● **INSTRUCTIONS FOR THE TASK**:
Every line of the material below needs to be copied exactly; omit the pictures.

● **PROVIDED RECORDS**:
━━━━━━━━━━━━━━━━━━━━━━━━━━━━━━

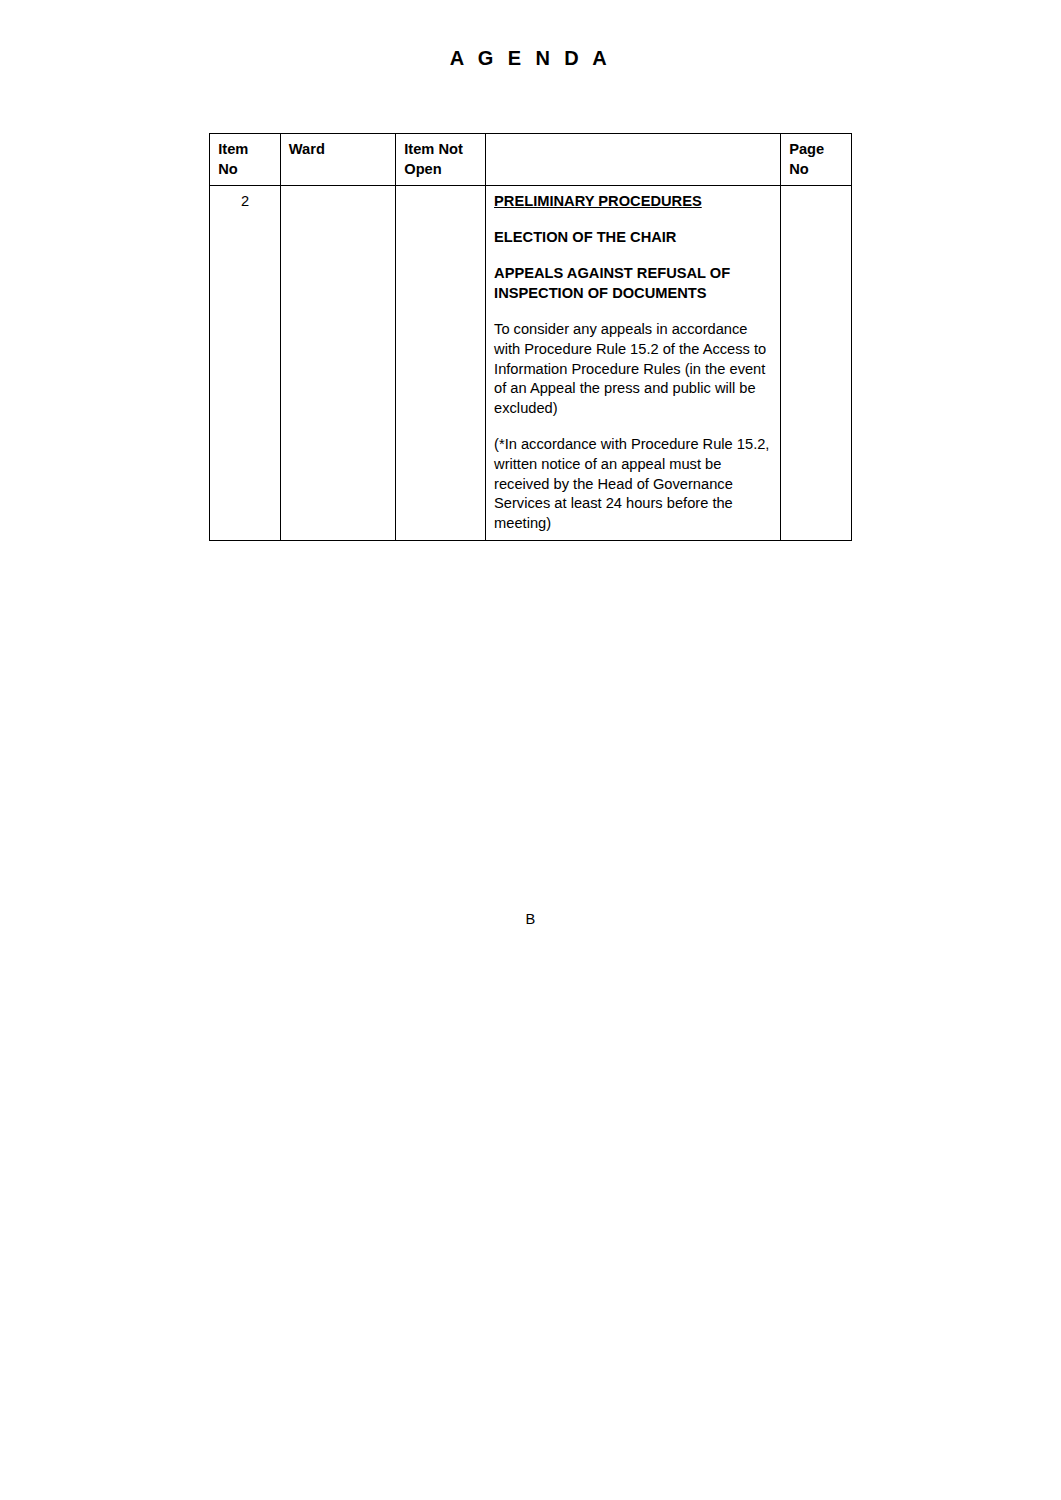A G E N D A
| Item No | Ward | Item Not Open | | Page No |
| --- | --- | --- | --- | --- |
| 2 | | | PRELIMINARY PROCEDURES ELECTION OF THE CHAIR APPEALS AGAINST REFUSAL OF INSPECTION OF DOCUMENTS To consider any appeals in accordance with Procedure Rule 15.2 of the Access to Information Procedure Rules (in the event of an Appeal the press and public will be excluded) (*In accordance with Procedure Rule 15.2, written notice of an appeal must be received by the Head of Governance Services at least 24 hours before the meeting) | |
B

━━━━━━━━━━━━━━━━━━━━━━━━━━━━━━

● **SOLVED PROBLEM**:
A G E N D A
| Item No | Ward | Item Not Open | | Page No |
| --- | --- | --- | --- | --- |
| 2 | | | PRELIMINARY PROCEDURES ELECTION OF THE CHAIR APPEALS AGAINST REFUSAL OF INSPECTION OF DOCUMENTS To consider any appeals in accordance with Procedure Rule 15.2 of the Access to Information Procedure Rules (in the event of an Appeal the press and public will be excluded) (*In accordance with Procedure Rule 15.2, written notice of an appeal must be received by the Head of Governance Services at least 24 hours before the meeting) | |
B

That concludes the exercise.